Hace un par de meses, me encontraba en mi casa un poco aburrida y decidí salir a dar un paseo. Nada más llegar a la calle, ya me había arrepentido de haberme puesto aquellos zapatos de tacones tan altos y tan finos. ¡Y a mi edad! Pero qué le voy a hacer, ¡soy tan presumida!
Empecé a caminar avenida arriba, haciendo mil filigranas para sortear los obstáculos que me iba encontrando, ya que todo estaba en obras, - ¿por qué cada verano se han de arreglar las calles? Pensé, ¡tal parece que en el ayuntamiento de este pueblo sobre el dinero!

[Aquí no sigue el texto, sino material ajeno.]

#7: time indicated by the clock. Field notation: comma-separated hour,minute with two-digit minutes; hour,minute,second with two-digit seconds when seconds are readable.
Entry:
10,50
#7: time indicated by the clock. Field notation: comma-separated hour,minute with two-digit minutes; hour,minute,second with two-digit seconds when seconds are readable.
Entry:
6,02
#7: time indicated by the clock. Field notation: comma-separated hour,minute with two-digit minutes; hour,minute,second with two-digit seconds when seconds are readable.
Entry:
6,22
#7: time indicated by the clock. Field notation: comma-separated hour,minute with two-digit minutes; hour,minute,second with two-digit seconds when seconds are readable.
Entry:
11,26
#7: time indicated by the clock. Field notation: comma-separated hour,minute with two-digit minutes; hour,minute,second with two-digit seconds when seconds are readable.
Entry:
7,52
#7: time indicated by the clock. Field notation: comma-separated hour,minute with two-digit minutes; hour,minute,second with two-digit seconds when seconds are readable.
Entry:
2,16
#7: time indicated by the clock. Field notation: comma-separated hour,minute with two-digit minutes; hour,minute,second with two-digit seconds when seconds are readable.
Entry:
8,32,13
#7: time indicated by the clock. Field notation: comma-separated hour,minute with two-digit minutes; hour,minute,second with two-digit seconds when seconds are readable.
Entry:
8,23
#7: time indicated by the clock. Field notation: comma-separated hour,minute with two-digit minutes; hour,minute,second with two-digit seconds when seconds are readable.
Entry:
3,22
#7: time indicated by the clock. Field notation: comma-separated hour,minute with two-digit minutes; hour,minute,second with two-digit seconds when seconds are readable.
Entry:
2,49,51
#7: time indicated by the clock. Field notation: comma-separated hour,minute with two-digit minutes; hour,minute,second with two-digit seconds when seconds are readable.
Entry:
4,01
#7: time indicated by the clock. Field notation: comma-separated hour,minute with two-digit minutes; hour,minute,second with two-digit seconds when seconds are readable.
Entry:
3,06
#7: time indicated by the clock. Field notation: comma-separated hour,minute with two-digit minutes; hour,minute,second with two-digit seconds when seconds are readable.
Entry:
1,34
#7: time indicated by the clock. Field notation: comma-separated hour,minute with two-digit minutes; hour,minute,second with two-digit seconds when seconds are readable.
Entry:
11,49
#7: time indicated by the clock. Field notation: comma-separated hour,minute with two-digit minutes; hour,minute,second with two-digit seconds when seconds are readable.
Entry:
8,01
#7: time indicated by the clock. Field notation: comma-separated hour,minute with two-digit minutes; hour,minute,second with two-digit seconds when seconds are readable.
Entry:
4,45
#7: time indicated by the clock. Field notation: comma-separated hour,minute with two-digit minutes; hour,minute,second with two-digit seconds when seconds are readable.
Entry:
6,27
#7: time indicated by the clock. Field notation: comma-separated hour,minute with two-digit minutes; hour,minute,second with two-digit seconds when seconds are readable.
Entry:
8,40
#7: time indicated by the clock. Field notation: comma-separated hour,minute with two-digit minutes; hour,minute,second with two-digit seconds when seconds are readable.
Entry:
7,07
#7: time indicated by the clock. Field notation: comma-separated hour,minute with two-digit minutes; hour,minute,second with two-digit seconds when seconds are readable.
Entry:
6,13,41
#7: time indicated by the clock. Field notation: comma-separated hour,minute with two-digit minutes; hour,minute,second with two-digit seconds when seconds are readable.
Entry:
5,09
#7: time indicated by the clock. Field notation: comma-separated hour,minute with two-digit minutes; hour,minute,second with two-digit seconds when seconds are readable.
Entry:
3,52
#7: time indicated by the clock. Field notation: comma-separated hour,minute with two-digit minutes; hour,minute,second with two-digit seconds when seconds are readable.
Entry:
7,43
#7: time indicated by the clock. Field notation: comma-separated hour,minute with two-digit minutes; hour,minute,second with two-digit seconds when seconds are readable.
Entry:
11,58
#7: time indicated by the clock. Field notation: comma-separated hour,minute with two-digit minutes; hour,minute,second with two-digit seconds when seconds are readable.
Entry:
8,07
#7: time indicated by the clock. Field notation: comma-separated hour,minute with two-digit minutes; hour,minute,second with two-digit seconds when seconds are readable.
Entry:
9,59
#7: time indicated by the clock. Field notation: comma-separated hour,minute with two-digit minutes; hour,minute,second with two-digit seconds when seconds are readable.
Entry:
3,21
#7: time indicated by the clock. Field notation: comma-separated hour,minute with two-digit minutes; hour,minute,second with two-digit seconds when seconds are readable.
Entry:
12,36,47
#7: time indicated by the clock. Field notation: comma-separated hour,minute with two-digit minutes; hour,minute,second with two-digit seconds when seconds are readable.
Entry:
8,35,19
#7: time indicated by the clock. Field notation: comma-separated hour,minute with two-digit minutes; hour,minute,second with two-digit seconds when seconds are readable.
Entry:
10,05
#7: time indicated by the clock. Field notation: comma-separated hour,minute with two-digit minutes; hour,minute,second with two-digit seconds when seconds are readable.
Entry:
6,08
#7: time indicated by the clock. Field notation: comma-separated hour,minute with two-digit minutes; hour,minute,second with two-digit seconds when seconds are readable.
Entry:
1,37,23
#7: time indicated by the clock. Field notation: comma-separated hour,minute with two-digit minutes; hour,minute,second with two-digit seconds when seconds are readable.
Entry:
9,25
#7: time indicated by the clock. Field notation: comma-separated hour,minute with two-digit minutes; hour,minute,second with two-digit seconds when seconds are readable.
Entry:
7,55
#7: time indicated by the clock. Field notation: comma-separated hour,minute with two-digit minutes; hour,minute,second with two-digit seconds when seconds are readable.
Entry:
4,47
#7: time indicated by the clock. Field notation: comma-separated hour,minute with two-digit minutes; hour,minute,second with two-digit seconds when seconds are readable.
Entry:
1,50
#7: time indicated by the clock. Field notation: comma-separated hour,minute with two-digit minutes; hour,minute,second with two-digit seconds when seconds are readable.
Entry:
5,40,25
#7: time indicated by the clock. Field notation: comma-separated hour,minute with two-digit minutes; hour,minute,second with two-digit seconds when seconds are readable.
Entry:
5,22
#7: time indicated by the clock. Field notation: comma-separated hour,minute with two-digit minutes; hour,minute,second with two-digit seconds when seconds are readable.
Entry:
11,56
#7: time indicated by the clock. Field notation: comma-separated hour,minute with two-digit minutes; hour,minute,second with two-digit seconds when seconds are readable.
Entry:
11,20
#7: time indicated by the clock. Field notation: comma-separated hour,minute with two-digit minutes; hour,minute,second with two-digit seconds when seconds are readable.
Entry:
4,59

Entre el calor agobiante, el polvo de la obra y los tacones, maldiciendo todo lo que me encontraba, no me apercibí de aquella zanja y… ¡plaf!, caí de bruces en el duro asfalto golpeándome fuertemente en la cabeza.
Sentí una fuerza incontrolable que me arrastraba hacia un túnel, donde reinaba un silencio y una oscuridad absoluta. Un sudor frío y pegajoso cubrió todo mi cuerpo y un dolor insoportable me martilleaba la cabeza. El pánico se apoderó de mí. Después, la nada.
De pronto, empecé a escuchar voces lejanas, ininteligibles para mí, ¡Socorro! quise gritar, pero nada, ni un sonido salió de mi garganta. Los murmullos se fueron acrecentando haciéndose cada vez más inteligible, y pude escuchar una voz armoniosa que se me antojó música celestial.
¡Ángel, con mucho cuidado! Ángel, a la una, a las dos y a las… Abrí los ojos, y allí estaba él, un Ángel rubio de ojos azules que me miraba con dulzura. Sin pensármelo dos veces, alargué los brazos y me abracé a su cuello con todas las fuerzas de que fui capaz mientras le decía, ¡gracias, ángel mío, me has salvado! ¿Esto es el cielo?
Mi “Ángel,” retrocedió con cara de desconcierto, se desembarazó de mi abrazo como pudo, y mirando a su compañero, y en un tono burlón le preguntó, ¿a qué hospital dijiste que había que trasladar a la señora?
Una sonora carcajada que se confundió con la sirena de la ambulancia, fue la respuesta.